MLA for Annapolis East
- In office 1963–1970
- Preceded by: Hanson Dowell
- Succeeded by: Gerry Sheehy

Personal details
- Born: April 10, 1899 Middleton, Nova Scotia
- Died: September 9, 1976 (aged 77) Middleton, Nova Scotia
- Party: Progressive Conservative
- Occupation: telephone official

= John I. Marshall =

Canadian politician

John Inglis Marshall (April 10, 1899 – September 9, 1976) was a Canadian politician. He represented the electoral district of Annapolis East in the Nova Scotia House of Assembly from 1963 to 1970, as a member of the Progressive Conservative Party of Nova Scotia.

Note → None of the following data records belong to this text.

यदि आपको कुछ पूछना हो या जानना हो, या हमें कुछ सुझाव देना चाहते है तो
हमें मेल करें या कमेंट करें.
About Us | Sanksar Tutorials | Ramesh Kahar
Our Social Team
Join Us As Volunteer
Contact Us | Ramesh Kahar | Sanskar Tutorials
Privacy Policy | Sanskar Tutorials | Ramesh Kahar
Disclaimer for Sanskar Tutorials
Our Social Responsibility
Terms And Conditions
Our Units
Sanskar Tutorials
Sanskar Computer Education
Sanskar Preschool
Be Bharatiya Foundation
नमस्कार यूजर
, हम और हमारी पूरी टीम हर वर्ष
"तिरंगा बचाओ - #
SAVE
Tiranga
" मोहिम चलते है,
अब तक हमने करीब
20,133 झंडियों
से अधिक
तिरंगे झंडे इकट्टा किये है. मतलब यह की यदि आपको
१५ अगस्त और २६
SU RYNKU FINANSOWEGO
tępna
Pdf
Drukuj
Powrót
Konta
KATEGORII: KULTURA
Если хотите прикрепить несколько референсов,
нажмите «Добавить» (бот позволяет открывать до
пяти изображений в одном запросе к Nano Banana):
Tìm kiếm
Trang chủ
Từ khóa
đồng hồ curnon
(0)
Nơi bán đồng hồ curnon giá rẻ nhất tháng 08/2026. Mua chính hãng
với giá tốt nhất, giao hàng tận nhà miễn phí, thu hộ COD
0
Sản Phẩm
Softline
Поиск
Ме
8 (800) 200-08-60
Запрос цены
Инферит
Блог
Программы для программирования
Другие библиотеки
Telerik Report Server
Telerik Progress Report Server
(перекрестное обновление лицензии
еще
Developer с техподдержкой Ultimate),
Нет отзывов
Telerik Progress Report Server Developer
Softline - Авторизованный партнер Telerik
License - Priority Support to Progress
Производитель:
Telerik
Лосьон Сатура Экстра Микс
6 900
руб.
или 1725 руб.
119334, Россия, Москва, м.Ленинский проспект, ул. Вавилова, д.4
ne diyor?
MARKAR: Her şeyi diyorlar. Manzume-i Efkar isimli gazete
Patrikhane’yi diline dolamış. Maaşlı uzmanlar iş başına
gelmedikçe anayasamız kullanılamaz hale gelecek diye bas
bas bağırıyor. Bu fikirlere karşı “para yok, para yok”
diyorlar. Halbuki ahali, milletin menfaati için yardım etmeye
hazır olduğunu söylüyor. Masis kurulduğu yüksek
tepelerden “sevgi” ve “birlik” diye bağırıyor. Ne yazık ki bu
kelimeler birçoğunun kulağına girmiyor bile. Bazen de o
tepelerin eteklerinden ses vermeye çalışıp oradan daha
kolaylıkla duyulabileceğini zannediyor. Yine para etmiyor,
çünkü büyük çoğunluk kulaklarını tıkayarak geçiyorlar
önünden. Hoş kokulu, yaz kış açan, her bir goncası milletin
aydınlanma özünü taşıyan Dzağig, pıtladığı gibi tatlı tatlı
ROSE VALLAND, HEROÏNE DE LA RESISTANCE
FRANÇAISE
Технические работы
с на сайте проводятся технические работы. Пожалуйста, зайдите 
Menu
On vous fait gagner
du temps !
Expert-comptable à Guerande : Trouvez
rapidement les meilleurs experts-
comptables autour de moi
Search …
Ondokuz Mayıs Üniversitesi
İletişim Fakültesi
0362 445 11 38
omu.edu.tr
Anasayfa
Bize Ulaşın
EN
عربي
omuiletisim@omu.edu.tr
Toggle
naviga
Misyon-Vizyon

==Early life and education==
Born in 1899 at Middleton, Nova Scotia, Marshall was educated at Maritime Business College. He married Annie Ethel Isabel Jensen in 1927.

==Career==
He was employed with the Maritime Telegraph and Telephone Company for 42 years.

==Political career==
Marshall served as a town councillor in Middleton. He entered provincial politics in the 1963 election, winning the Annapolis East riding by 730 votes. He was re-elected in the 1967 election, but did not re-offer in the 1970 election.

==Death==
Marshall died at Middleton on September 9, 1976.